At that time ‘commercial insurers’ did not refer to health insurers at all. Commercial insurers provided for-profit RISK insurance — which health ‘insurance’ isn’t (and can’t be without defeating its original purpose; to help more people afford care while helping providers maintain expensive facilities and services). Health insurance was created as an additional way, beyond taxes and charity, to socialize increasing health care costs — to assure the healthy, self-interestedly, that the resources to meet their inevitable health care needs would be there when needed. And to ensure hospitals would have a revenue stream to help them maintain the increasingly sophisticated and varied resources to meet the modern care needs of their communities.
Although the first actual, modern health insurance program is credited to a hospital in Texas in the 1920 which contracted with school district employees to provide services to for a monthly premium (it was non-profit); proto-insurance schemes based on the same principle — asking healthy EMPLOYED people to contribute a modest monthly amount to cover care if and when they were injured or ill — were used long before. The Sisters of Providence, for instance, established the first hospitals in my part of the world, the Pacific Northwest, in the middle of the 19th century, offered loggers care for their not-infrequent injuries for a payment of $1 a month (this I understand having cut down trees while gaffing up them). The connection between health insurance and employment did not, as many people believe, just arise as a government idea with favorable WWII tax policies. It arose from a much older recognition of the reality that injury and illness compromise patients’ ability to work, earn and pay — and the recognition the employed, especially those in the more commonly dangerous occupations, had both the income with which to make regular payments and an incentive to make arrangements to provide for themselves, as eventual patients, with care when needed despite the economic vulnerability illness caused — while providing providers with resources that helped maintain facilities and services and workforce to provide that care.
Until the advent of ‘managed care,’ which deregulated the health insurance market in ways giving insurers a greater ability to limit who was covered and what was covered — to their own benefit (but not necessarily to the benefit of our social need for broadly available health care, or increasingly, premium payers’ needs either). In fact, commercial insurers avoided the health insurance market like the plague.
It was understood by everyone that there was no way to make a profit in it While still meeting policy holders actual needs.

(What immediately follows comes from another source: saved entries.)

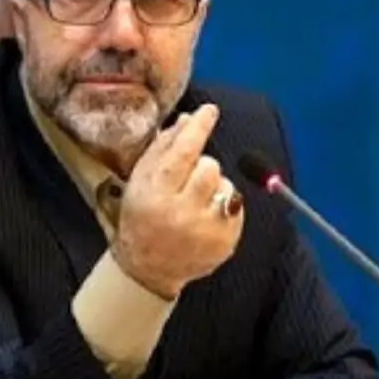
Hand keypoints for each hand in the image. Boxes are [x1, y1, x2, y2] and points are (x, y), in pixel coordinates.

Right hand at [113, 103, 244, 299]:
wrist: (149, 267)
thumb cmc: (142, 216)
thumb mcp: (140, 181)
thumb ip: (163, 147)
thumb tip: (188, 119)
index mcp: (155, 195)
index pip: (183, 152)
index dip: (199, 128)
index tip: (210, 111)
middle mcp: (181, 214)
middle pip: (210, 166)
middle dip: (203, 165)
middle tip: (189, 179)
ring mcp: (206, 231)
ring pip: (226, 185)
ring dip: (215, 186)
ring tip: (196, 202)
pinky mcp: (225, 243)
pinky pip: (237, 206)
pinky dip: (225, 205)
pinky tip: (205, 217)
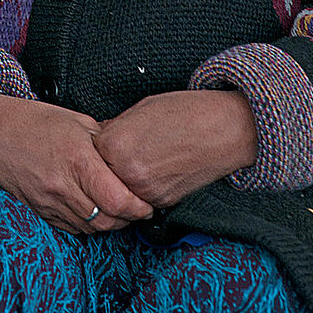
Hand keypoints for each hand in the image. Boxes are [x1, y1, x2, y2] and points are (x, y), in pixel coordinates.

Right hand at [0, 84, 152, 233]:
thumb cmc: (35, 121)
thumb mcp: (77, 121)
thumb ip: (105, 142)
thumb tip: (133, 154)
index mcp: (78, 159)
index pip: (117, 199)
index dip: (139, 206)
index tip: (149, 201)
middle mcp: (63, 186)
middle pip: (108, 221)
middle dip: (129, 218)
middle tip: (140, 207)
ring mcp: (49, 202)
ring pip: (92, 229)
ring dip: (111, 223)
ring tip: (120, 208)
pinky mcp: (40, 212)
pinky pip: (73, 228)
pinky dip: (89, 224)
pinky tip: (96, 209)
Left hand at [92, 89, 257, 207]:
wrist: (223, 128)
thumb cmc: (184, 112)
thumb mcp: (140, 110)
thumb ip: (115, 128)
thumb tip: (100, 140)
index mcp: (115, 145)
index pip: (89, 155)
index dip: (98, 147)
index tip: (108, 141)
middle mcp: (127, 173)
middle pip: (102, 177)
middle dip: (108, 167)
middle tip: (123, 154)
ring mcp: (145, 191)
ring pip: (121, 192)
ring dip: (124, 181)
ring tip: (142, 160)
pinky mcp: (163, 202)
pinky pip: (142, 199)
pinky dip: (144, 188)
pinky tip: (156, 169)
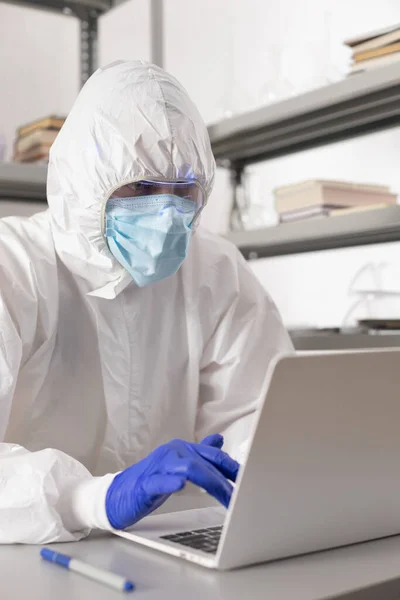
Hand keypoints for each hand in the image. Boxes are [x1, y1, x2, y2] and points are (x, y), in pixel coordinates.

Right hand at [105, 434, 238, 529]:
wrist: (116, 495)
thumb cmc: (150, 481)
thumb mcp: (178, 466)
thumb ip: (199, 454)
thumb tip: (219, 440)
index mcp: (182, 449)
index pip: (213, 456)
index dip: (232, 467)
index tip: (250, 480)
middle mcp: (172, 453)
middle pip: (204, 464)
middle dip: (226, 481)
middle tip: (241, 498)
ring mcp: (158, 466)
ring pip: (188, 469)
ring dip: (210, 483)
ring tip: (225, 498)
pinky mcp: (145, 483)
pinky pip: (159, 481)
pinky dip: (170, 483)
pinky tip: (180, 486)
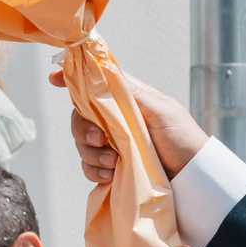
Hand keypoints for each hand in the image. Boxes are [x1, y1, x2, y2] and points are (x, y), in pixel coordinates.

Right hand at [53, 65, 209, 180]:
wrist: (192, 176)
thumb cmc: (182, 138)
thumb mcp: (159, 110)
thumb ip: (130, 93)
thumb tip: (104, 70)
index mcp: (127, 100)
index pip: (95, 85)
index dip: (73, 81)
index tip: (54, 79)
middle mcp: (116, 120)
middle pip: (80, 118)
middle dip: (83, 130)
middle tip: (99, 139)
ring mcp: (112, 144)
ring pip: (82, 145)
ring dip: (92, 154)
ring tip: (113, 162)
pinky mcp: (111, 167)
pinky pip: (89, 168)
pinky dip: (95, 172)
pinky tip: (110, 175)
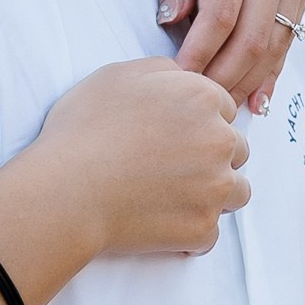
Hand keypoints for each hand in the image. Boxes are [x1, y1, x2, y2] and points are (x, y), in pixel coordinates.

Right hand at [32, 55, 246, 257]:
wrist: (67, 190)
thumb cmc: (84, 130)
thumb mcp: (117, 76)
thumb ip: (161, 71)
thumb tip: (181, 78)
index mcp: (202, 99)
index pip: (224, 109)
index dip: (198, 121)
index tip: (174, 134)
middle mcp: (219, 141)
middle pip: (236, 150)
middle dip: (212, 157)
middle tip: (173, 166)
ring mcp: (215, 188)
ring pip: (237, 192)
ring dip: (214, 194)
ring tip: (176, 197)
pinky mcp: (201, 227)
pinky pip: (210, 233)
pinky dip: (190, 232)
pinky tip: (161, 223)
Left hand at [160, 0, 304, 114]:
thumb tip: (169, 21)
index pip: (219, 15)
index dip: (198, 55)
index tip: (174, 82)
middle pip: (252, 36)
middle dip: (222, 78)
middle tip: (196, 108)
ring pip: (277, 39)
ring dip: (250, 79)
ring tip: (223, 111)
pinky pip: (293, 29)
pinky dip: (274, 65)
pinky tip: (259, 95)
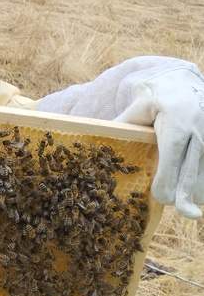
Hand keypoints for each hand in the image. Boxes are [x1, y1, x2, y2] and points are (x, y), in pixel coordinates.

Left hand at [115, 68, 203, 218]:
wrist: (185, 82)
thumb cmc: (157, 94)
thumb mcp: (139, 102)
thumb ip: (125, 123)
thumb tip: (102, 139)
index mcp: (175, 120)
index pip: (172, 154)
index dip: (168, 177)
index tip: (161, 196)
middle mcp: (198, 129)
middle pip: (192, 168)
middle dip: (186, 193)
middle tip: (185, 213)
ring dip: (195, 190)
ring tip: (188, 208)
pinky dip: (202, 182)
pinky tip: (196, 195)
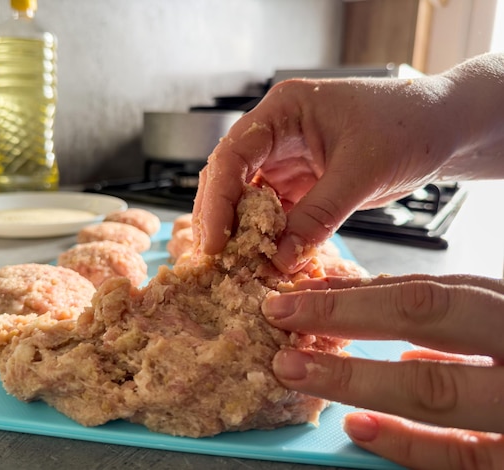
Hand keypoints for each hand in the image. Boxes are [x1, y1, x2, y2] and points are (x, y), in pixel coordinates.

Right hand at [194, 75, 457, 272]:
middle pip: (229, 176)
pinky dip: (267, 237)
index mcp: (284, 110)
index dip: (217, 199)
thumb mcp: (362, 172)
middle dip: (219, 218)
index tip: (215, 240)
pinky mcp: (299, 182)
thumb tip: (279, 259)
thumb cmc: (408, 126)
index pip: (234, 154)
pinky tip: (263, 259)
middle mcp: (276, 133)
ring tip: (233, 265)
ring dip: (240, 231)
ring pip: (246, 198)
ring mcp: (286, 158)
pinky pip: (273, 212)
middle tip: (214, 260)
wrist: (440, 128)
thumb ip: (319, 215)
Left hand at [261, 274, 503, 469]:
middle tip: (279, 320)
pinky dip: (406, 444)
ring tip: (298, 371)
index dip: (349, 294)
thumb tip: (366, 309)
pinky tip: (358, 428)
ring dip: (356, 378)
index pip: (421, 290)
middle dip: (342, 317)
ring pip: (437, 388)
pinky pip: (463, 457)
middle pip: (425, 317)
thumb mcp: (497, 315)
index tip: (291, 297)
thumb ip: (445, 312)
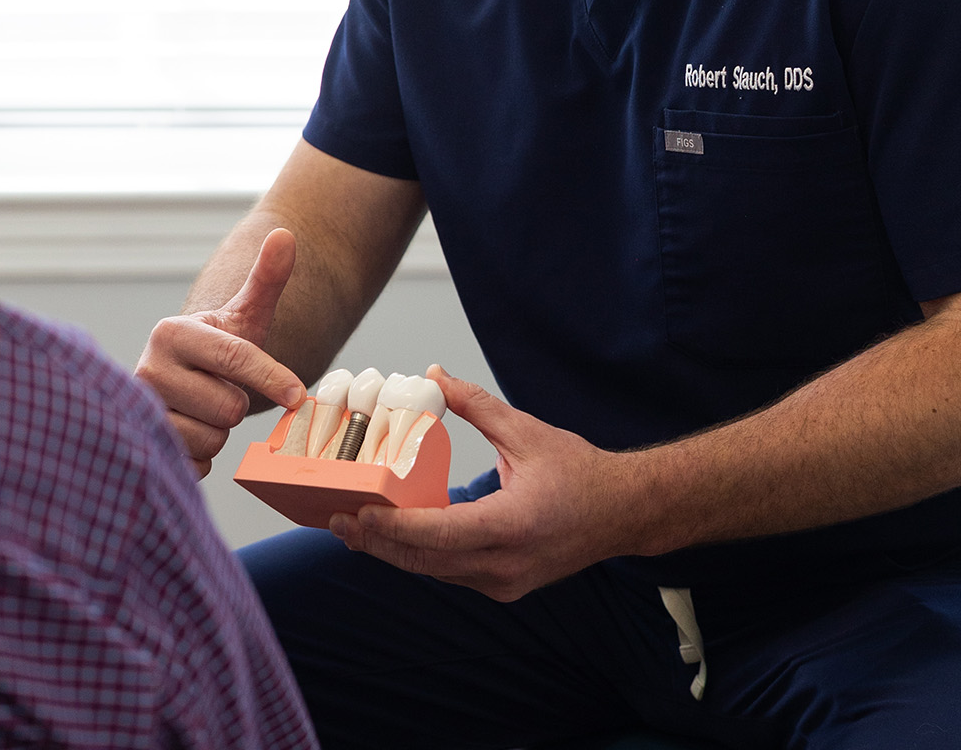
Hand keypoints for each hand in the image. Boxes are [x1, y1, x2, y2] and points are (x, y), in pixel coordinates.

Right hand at [136, 230, 306, 476]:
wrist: (179, 384)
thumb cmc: (217, 350)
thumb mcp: (244, 316)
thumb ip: (266, 278)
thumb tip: (285, 234)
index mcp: (171, 333)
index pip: (233, 357)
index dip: (270, 377)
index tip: (297, 395)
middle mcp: (145, 370)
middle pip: (227, 407)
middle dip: (234, 403)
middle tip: (218, 388)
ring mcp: (140, 412)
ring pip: (212, 440)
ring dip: (218, 432)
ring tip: (203, 409)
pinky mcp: (142, 448)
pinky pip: (196, 466)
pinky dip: (203, 456)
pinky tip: (192, 432)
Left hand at [329, 367, 639, 600]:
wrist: (623, 512)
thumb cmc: (580, 472)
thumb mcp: (526, 431)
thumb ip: (476, 405)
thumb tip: (433, 375)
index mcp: (515, 525)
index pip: (441, 533)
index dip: (395, 527)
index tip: (358, 512)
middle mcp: (508, 564)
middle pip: (427, 560)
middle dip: (377, 542)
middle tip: (336, 518)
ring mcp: (505, 582)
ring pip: (434, 571)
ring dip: (392, 551)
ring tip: (351, 526)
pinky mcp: (503, 585)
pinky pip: (449, 572)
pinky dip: (418, 555)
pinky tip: (390, 535)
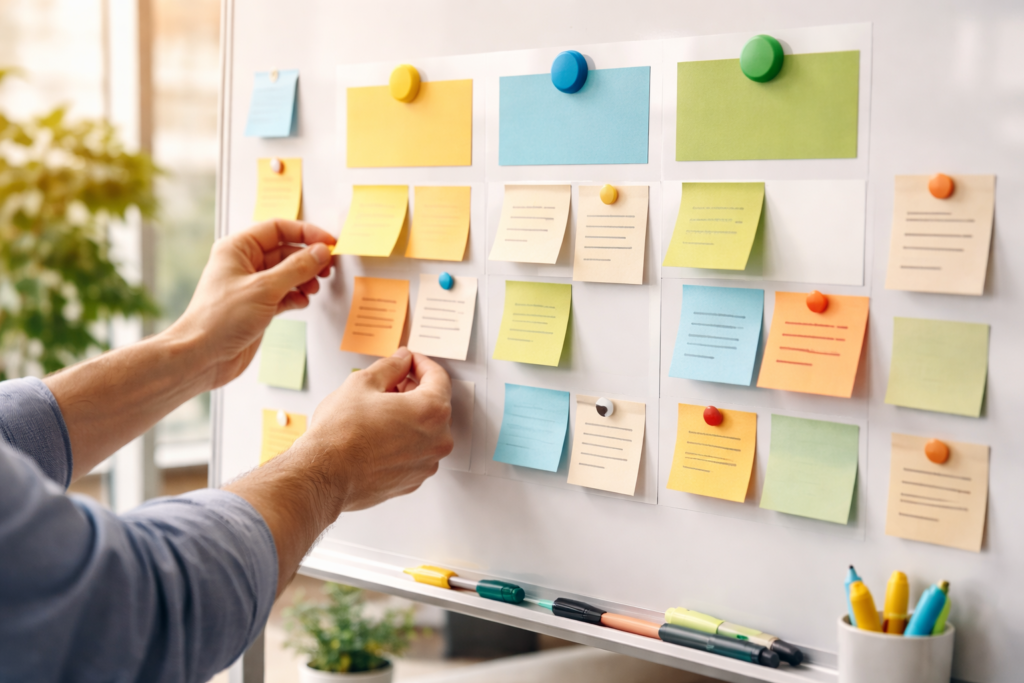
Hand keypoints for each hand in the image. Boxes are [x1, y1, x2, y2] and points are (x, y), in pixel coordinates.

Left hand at [169, 220, 335, 388]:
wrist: (202, 356)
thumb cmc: (218, 319)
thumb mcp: (264, 288)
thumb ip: (297, 268)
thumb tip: (320, 253)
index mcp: (237, 248)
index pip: (278, 229)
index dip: (305, 233)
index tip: (327, 243)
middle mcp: (244, 264)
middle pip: (285, 251)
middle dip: (308, 259)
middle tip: (326, 268)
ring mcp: (251, 286)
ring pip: (287, 273)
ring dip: (304, 279)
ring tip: (313, 288)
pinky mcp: (258, 306)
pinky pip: (284, 293)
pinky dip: (296, 296)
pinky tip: (302, 302)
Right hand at [299, 347, 453, 511]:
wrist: (323, 476)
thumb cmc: (340, 435)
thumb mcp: (362, 383)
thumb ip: (390, 367)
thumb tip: (400, 361)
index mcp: (431, 412)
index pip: (438, 378)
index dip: (421, 364)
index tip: (409, 362)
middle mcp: (437, 441)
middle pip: (434, 405)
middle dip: (413, 391)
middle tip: (388, 385)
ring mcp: (426, 464)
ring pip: (425, 432)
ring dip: (408, 418)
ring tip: (378, 413)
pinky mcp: (412, 481)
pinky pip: (415, 453)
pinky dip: (403, 442)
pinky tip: (379, 436)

Health insurance was created solely as a way to socialize costs for health care consumers.
It did and does not and can not work like a car, flood, or even life insurance where insurers work out, and profit from, fairly reliable actuarial probabilities about what percentage of policy holders are likely to ever make a claim, the likely length of time the average policy holder will be paying premiums before making a claim, and from those probabilities charge — and deny coverage — accordingly. People, the overwhelming majority of policy holders, will depend on health care coverage again and again and again — for services large and small — with more and more needs, and more serious needs, accumulating over time.
Inviting commercial insurers into the market as we did in the late 70s and 1980s, with managed care, was a big mistake.
But many countries, Germany, Switzerland, France, provide excellent, cost-effective universal systems that are not single payer — they rely in different ways on a networks of non-profit and public insurance. Although some countries allow for-profit insurers who provide some limited extra coverage, they are very limited.
I don’t think we should throw their examples out while looking for the best way for the US to provide universal coverage.
Especially considering how many Americans do receive coverage through insurance at work, and are happy with that coverage, and our long history with that method of socialization.”